YOUR INSTRUCTIONS.
Rewrite the text of the rows below, replacing "numéro" with "no." and keeping everything else the same. Leave the pictures out of your answer.

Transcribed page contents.
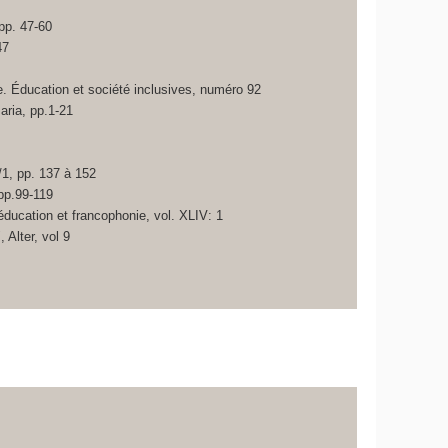
pp. 47-60
47
ue. Éducation et société inclusives, numéro 92
aria, pp.1-21
/1, pp. 137 à 152
 pp.99-119
éducation et francophonie, vol. XLIV: 1
 Alter, vol 9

WRITTEN RESPONSE.
pp. 47-60
47
ue. Éducation et société inclusives, no. 92
aria, pp.1-21
/1, pp. 137 à 152
 pp.99-119
éducation et francophonie, vol. XLIV: 1
 Alter, vol 9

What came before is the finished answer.